Segment Start: MATERIAL FOR THIS EXERCISE
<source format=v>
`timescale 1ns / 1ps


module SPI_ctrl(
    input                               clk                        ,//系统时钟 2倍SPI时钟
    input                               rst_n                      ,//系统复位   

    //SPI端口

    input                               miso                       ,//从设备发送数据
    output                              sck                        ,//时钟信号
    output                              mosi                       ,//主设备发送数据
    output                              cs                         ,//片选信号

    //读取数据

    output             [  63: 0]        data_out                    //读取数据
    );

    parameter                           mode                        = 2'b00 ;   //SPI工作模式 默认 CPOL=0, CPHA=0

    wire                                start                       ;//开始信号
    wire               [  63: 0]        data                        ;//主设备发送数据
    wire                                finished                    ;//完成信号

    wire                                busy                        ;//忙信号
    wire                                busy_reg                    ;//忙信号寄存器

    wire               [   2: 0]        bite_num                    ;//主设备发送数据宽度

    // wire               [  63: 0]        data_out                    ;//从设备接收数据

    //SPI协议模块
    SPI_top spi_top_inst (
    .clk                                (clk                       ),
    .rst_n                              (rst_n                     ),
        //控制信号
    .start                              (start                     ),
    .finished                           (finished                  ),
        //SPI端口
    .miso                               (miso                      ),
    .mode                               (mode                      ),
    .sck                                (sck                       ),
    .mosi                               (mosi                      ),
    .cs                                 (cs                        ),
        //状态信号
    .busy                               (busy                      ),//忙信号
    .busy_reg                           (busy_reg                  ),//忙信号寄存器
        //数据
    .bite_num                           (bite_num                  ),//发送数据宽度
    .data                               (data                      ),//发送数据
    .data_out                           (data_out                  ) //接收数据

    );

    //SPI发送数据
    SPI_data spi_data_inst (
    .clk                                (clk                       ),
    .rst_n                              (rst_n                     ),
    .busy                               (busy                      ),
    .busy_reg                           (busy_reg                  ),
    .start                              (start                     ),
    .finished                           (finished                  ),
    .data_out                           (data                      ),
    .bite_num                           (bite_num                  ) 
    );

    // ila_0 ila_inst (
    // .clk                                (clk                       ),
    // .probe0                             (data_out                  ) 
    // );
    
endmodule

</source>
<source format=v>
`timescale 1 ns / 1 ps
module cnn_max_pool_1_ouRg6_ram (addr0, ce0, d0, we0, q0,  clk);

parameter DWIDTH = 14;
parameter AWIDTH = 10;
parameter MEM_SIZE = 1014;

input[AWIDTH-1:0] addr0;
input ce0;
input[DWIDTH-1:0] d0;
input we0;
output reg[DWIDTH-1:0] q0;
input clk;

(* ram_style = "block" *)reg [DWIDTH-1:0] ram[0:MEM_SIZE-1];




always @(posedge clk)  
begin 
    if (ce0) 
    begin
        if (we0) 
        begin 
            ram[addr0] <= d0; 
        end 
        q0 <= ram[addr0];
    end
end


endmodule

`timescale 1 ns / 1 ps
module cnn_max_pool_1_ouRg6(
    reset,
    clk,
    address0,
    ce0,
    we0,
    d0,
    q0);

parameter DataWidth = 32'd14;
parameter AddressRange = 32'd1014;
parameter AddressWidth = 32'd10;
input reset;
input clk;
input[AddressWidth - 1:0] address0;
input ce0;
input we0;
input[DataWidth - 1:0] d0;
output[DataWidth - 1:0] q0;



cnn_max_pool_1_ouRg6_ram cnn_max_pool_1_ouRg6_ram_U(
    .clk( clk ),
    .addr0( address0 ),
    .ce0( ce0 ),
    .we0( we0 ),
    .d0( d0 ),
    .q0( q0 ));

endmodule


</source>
Segment End: MATERIAL FOR THIS EXERCISE
Segment Start: MATERIAL FOR THIS EXERCISE
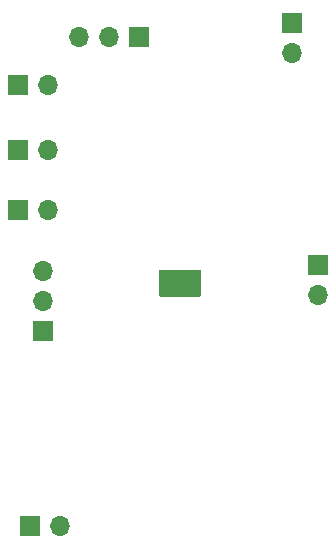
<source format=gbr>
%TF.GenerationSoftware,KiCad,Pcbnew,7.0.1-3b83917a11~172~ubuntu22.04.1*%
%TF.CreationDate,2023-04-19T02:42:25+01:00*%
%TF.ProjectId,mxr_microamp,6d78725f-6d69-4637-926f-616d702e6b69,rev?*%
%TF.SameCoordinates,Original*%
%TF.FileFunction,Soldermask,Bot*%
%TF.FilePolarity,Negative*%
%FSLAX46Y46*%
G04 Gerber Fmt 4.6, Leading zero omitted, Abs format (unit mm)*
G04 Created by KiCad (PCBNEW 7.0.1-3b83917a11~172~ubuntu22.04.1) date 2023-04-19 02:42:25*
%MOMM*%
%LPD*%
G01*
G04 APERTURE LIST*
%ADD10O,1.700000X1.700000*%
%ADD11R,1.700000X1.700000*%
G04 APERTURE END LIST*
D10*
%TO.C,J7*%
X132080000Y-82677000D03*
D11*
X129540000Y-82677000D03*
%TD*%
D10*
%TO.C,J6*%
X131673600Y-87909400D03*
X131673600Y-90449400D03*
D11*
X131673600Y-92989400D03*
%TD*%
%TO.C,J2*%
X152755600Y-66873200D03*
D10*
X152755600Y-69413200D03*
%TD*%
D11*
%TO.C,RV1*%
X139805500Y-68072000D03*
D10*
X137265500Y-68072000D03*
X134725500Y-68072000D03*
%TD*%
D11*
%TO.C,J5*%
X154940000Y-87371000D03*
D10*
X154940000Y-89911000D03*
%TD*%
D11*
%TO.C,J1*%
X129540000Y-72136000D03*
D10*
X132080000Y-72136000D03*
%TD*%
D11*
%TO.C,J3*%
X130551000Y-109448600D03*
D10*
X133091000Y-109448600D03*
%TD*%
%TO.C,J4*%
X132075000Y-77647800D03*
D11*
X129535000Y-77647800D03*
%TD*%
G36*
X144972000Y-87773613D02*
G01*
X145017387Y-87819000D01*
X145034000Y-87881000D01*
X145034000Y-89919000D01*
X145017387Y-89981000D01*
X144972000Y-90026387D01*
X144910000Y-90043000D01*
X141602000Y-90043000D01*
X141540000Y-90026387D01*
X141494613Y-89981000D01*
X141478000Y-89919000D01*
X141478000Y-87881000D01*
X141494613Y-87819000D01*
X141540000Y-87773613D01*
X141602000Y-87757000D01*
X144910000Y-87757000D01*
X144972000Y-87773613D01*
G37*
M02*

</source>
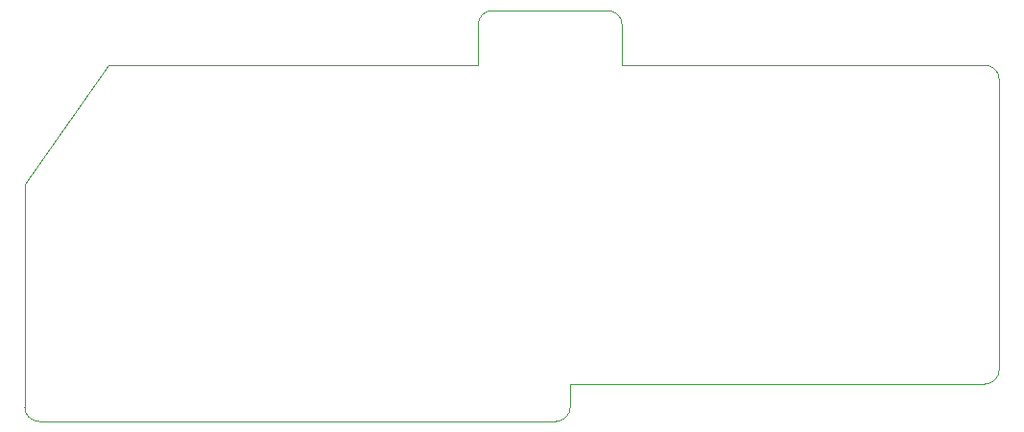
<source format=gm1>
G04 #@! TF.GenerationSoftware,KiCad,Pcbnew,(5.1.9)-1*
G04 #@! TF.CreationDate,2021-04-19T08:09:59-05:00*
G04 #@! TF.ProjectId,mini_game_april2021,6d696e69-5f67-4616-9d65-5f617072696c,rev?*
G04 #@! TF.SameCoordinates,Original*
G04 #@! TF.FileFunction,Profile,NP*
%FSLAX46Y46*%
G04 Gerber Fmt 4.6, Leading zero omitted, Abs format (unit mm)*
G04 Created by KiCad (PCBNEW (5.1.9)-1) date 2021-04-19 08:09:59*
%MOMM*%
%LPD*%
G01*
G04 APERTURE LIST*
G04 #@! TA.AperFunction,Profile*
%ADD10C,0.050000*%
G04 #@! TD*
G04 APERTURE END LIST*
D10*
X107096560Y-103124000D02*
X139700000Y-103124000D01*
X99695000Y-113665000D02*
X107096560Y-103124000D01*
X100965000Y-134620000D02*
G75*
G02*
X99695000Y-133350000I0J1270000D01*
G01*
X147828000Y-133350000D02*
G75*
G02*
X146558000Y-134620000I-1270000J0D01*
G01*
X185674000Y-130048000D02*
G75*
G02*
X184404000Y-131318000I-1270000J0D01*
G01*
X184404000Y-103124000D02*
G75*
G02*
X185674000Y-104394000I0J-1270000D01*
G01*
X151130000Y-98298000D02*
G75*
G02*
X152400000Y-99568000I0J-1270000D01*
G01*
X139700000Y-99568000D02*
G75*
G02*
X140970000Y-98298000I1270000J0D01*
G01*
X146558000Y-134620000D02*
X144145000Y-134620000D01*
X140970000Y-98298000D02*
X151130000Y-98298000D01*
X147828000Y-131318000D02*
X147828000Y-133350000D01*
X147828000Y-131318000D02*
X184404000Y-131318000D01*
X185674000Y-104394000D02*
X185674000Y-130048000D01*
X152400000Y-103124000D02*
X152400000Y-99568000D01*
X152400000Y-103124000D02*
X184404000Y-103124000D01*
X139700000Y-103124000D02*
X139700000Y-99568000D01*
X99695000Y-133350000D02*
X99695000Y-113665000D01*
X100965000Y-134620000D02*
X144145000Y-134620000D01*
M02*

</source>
Segment End: MATERIAL FOR THIS EXERCISE
Using the listing above, pick out each line that contains the word "SameCoordinates", then copy it.

%TF.SameCoordinates,Original*%
G04 #@! TF.SameCoordinates,Original*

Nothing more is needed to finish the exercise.